_Records from a data source:_

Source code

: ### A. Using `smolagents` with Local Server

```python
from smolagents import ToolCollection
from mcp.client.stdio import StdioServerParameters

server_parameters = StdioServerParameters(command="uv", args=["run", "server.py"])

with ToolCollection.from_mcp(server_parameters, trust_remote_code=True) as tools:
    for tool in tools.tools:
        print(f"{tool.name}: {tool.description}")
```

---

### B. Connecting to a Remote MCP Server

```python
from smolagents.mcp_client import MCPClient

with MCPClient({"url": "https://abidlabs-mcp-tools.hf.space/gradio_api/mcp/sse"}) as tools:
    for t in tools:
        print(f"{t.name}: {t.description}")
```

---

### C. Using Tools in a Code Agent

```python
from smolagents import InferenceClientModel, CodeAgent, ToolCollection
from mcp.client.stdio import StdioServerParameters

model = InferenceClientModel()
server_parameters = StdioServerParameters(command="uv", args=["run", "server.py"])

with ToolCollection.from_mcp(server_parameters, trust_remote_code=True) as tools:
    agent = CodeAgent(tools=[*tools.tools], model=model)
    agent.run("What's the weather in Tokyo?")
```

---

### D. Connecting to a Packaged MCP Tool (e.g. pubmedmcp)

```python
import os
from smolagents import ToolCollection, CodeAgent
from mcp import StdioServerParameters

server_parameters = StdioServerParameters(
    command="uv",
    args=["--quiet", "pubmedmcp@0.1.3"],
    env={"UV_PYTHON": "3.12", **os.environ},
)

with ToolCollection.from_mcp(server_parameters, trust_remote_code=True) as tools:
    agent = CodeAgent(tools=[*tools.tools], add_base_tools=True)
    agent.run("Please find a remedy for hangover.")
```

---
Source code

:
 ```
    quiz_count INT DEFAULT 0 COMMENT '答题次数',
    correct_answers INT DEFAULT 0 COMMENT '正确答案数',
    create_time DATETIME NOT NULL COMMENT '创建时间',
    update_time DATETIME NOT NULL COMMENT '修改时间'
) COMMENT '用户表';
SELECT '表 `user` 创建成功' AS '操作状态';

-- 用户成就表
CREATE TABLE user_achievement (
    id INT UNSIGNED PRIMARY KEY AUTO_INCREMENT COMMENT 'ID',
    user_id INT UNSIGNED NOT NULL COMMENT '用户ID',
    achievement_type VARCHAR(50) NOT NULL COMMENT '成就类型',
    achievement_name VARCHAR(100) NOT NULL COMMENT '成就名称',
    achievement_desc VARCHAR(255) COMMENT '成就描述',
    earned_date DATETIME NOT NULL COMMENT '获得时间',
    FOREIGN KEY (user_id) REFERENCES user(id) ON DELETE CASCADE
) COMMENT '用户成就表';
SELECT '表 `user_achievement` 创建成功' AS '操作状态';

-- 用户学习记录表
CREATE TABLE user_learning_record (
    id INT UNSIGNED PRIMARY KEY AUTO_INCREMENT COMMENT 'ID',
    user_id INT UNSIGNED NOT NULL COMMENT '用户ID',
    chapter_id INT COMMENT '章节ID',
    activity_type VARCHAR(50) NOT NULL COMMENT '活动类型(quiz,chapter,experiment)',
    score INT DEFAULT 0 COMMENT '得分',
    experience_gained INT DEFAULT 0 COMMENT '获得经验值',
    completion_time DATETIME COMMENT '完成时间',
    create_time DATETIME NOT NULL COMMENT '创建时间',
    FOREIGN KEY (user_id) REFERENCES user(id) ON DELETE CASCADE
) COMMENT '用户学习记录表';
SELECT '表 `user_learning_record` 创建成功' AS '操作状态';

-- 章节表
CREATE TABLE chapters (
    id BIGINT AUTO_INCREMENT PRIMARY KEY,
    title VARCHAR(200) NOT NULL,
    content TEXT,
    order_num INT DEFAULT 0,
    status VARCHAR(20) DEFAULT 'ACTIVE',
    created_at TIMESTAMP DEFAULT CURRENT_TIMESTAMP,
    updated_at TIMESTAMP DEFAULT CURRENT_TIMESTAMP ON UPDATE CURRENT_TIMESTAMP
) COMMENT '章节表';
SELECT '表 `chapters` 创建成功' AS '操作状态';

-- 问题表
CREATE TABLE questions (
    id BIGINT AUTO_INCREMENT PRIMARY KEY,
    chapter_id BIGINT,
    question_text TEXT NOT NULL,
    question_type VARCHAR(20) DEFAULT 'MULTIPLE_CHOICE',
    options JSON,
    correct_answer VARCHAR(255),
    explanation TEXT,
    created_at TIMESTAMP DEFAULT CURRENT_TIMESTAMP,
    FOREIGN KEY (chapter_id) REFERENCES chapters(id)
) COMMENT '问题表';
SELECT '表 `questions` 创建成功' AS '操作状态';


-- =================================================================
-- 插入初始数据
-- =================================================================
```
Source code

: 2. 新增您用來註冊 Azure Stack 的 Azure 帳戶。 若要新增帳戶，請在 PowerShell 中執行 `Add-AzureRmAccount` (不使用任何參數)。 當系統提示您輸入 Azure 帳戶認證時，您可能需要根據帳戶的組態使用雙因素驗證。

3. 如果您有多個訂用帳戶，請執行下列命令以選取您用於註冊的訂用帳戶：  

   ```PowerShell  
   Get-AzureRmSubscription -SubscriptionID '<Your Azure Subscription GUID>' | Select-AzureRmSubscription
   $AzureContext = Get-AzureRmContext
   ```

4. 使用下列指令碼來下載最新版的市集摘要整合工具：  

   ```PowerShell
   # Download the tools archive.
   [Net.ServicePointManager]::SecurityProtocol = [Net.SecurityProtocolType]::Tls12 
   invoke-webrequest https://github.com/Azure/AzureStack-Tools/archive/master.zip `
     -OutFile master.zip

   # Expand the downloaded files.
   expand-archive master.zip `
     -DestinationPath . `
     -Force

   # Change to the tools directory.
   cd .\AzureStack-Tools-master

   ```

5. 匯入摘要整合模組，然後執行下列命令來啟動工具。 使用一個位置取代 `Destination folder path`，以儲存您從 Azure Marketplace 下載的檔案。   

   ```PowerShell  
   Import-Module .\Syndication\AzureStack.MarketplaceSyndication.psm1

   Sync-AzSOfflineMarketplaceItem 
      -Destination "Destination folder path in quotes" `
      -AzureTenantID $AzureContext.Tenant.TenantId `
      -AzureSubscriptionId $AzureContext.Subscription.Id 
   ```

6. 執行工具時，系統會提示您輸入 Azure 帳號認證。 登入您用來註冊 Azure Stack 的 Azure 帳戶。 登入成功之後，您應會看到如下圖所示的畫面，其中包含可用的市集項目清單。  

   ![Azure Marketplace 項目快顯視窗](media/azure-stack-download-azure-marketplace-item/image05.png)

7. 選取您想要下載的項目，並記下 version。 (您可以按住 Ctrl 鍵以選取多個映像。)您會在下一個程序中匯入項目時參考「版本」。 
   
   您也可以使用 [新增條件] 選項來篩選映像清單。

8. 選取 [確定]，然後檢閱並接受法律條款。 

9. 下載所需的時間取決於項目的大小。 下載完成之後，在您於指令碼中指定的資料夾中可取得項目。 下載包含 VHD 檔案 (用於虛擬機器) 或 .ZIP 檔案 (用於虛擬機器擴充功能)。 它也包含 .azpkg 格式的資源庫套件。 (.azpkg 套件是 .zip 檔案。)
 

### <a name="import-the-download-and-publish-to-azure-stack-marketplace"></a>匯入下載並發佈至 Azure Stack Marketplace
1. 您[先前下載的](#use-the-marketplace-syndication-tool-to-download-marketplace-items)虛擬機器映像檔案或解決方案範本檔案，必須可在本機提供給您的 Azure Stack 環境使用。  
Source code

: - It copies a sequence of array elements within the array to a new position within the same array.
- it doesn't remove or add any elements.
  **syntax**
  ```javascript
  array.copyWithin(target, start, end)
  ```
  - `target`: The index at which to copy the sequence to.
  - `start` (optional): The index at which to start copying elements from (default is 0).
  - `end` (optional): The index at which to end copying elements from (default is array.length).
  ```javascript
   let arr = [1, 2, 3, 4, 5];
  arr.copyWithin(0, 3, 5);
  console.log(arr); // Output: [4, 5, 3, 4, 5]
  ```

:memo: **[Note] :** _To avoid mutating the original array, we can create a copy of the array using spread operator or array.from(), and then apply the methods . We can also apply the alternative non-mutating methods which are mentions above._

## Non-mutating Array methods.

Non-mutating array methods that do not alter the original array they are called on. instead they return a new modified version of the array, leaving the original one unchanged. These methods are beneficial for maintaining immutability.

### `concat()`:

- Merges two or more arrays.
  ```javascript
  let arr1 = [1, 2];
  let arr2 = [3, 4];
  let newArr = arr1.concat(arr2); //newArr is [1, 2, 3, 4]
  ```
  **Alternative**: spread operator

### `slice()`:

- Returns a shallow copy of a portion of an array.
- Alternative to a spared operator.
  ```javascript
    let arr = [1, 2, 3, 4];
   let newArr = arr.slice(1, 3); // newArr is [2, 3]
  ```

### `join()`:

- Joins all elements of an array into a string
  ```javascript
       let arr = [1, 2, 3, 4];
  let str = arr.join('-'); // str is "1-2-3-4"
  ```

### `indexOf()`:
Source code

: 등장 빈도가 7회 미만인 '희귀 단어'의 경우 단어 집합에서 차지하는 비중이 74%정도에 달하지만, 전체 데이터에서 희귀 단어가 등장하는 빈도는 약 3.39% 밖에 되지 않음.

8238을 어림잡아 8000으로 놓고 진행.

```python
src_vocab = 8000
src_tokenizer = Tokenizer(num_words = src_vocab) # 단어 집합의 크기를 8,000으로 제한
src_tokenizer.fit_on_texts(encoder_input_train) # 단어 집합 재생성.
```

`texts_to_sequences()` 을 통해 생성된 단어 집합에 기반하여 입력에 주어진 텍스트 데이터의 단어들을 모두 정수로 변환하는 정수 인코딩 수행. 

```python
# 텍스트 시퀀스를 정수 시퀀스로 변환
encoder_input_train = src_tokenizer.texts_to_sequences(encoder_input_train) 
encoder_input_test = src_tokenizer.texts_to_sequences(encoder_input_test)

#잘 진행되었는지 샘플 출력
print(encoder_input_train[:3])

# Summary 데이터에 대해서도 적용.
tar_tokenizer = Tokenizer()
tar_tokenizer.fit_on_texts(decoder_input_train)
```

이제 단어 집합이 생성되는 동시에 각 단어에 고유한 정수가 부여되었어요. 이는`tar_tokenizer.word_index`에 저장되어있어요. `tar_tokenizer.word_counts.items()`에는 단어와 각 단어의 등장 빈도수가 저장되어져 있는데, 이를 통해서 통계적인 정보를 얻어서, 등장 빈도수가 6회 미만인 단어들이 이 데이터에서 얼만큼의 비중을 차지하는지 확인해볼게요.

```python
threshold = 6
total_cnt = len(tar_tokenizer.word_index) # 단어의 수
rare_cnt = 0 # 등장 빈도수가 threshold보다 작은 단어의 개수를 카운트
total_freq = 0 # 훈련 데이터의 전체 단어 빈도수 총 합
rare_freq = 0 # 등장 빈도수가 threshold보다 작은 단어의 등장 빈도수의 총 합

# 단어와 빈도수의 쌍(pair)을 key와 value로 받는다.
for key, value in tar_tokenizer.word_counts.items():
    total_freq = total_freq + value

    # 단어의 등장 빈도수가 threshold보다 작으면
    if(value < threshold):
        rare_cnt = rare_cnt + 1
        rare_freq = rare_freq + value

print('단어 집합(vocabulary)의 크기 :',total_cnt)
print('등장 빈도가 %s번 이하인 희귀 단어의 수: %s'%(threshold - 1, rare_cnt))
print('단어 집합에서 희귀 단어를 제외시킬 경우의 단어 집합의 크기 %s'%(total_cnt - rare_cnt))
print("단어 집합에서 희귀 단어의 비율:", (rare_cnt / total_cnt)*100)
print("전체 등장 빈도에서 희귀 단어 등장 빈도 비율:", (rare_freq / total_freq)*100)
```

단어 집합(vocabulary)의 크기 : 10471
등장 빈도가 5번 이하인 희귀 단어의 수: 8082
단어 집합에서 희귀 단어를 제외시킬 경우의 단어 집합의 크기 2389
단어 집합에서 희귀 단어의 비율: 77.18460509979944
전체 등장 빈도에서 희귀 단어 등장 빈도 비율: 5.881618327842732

_WORK TASK:_
Locate the word "제외시킬" in the data above. Copy every line carrying it.

_EXERCISE RESULT:_
print('단어 집합에서 희귀 단어를 제외시킬 경우의 단어 집합의 크기 %s'%(total_cnt - rare_cnt))
단어 집합에서 희귀 단어를 제외시킬 경우의 단어 집합의 크기 2389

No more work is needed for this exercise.